Para muchos, el terreno de juego del
Gobierno es en el que chocan los sueños y la realidad. En esa omnipotencia
práctica ampliamente otorgada al Ejecutivo, éste encuentra beneficio, no sólo
por la vía del poder, también de la apariencia de credibilidad, que no es en el
fondo sino una forma de lo anterior.
Esa presunta autoridad comunicativa lleva
años manifestándose y quedando en evidencia en algo que podría resumirse
mediante dos palabras: brotes verdes. Durante un periodo algo menor al que
viene durando la crisis, los ciudadanos estamos soportando, además de la
situación económica y fiscal, cómo nuestros gobernantes presumen, trimestre sí,
trimestre también, de no sé qué datos positivos y vaticinan próximas
recuperaciones que saben falsas. Como acompañamiento, de vez en cuando suenan
los coros de Botín o de alguna publicación internacional. No importa quién. Ni
el Gobierno de turno. Lo único invariable es la ciudadanía.
El actual Ejecutivo, impregnado de la
personalidad arrollada de su –nuestro– Presidente, no es menos. Empieza a ser
más. Presume de bonanzas futuras y de traumas pasados, aunque el orden no esté
claro que sea ése. La característica personalísima del Presidente del Gobierno
y, por asimilación, de todo el órgano, la que lo diferencia de los anteriores,
es su invariable voluntad de no tener voluntad. En otras palabras: su falta
total de liderazgo, incluso de opinión. En tiempos de crisis estructural,
endémica ya, lo mínimo que se espera de un gobernante es que tome alguna decisión
diferente de no decidir, que no esté a verlas venir y tenga así con él a toda
la nación.
La inacción de Rajoy se enfrenta una vez
más con la comunicación de su Gobierno, que presume desde su llegada al poder
de ser el que más reformas ha llevado a cabo en tan poco tiempo. De que valen,
sin embargo, si ninguna de ellas ha abordado ninguna de las causas reales de la
situación actual de España. No se trata de un problema que pueda ser
solventado, ni camuflado a estas alturas, con parches. Es el sistema al
completo el que se ha demostrado nocivo, enemigo de la prosperidad del
ciudadano de a pie. Por el contrario, en un aparente ejercicio de ceguera
voluntaria, Rajoy pretende alcanzar la estabilidad por medio de la recuperación
económica, y no al revés. Parece conformarse con cambios estéticos de carácter
básicamente fiscal en lugar de revertir la nefasta herencia recibida de José
Luis Rodríguez Zapatero, cuya peor parte no es la económica.

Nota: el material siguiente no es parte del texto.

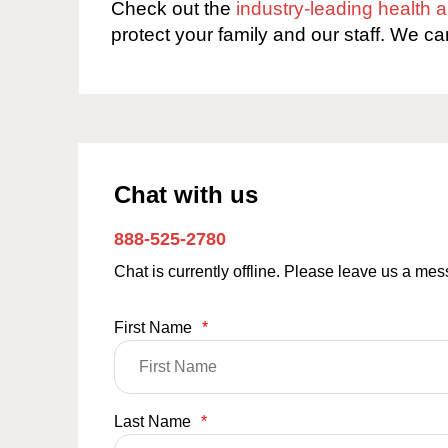
Check out the
industry-leading health
protect your family and our staff. We ca
Chat with us
888-525-2780
Chat is currently offline. Please leave us a me
First Name
*
Last Name
*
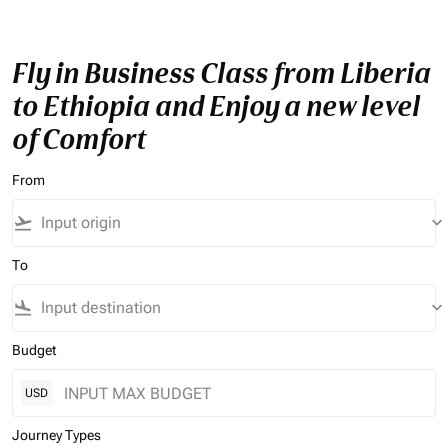
Fly in Business Class from Liberia
to Ethiopia and Enjoy a new level
of Comfort
From
flight_takeoff
keyboard_arrow_down
To
flight_land
keyboard_arrow_down
Budget
USD
Journey Types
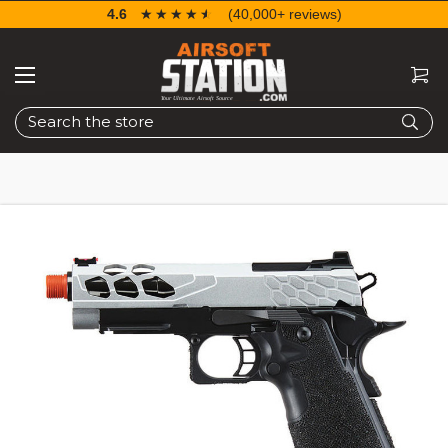
4.6
☆☆☆☆☆
★★★★★
(40,000+ reviews)
Search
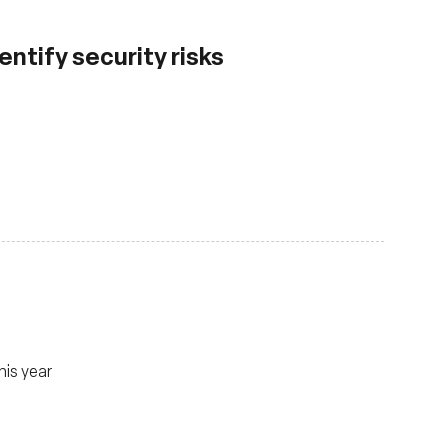
ntify security risks
his year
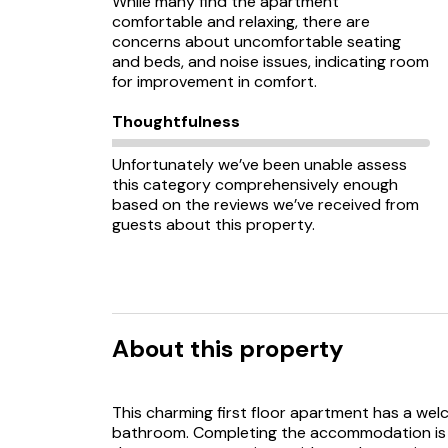
While many find the apartment
comfortable and relaxing, there are
concerns about uncomfortable seating
and beds, and noise issues, indicating room
for improvement in comfort.
Thoughtfulness
Unfortunately we’ve been unable assess
this category comprehensively enough
based on the reviews we’ve received from
guests about this property.
About this property
This charming first floor apartment has a wel
bathroom. Completing the accommodation is a 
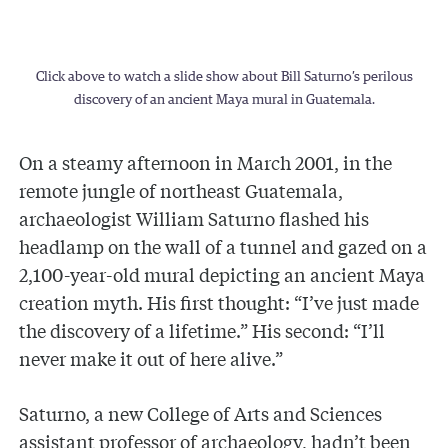
Click above to watch a slide show about Bill Saturno’s perilous
discovery of an ancient Maya mural in Guatemala.
On a steamy afternoon in March 2001, in the
remote jungle of northeast Guatemala,
archaeologist William Saturno flashed his
headlamp on the wall of a tunnel and gazed on a
2,100-year-old mural depicting an ancient Maya
creation myth. His first thought: “I’ve just made
the discovery of a lifetime.” His second: “I’ll
never make it out of here alive.”
Saturno, a new College of Arts and Sciences
assistant professor of archaeology, hadn’t been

La historia demuestra que la inversión va
allá donde encuentra estabilidad, leyes justas e instituciones que se respeten
a sí mismas. Sin embargo, el Gobierno parece pretender que el dinero llegue a
un país en huelga permanente, cada día más enfrentado por el recuerdo de una
lejana guerra civil y en el que los peores criminales de sus cárceles están
siendo liberados por una cesión del Estado ante una banda terrorista. Es más,
parece pretender que llegue la inversión a solucionar todo lo anterior. Para
esto no hace falta la clara mayoría absoluta que tanto se afanaron en pedir.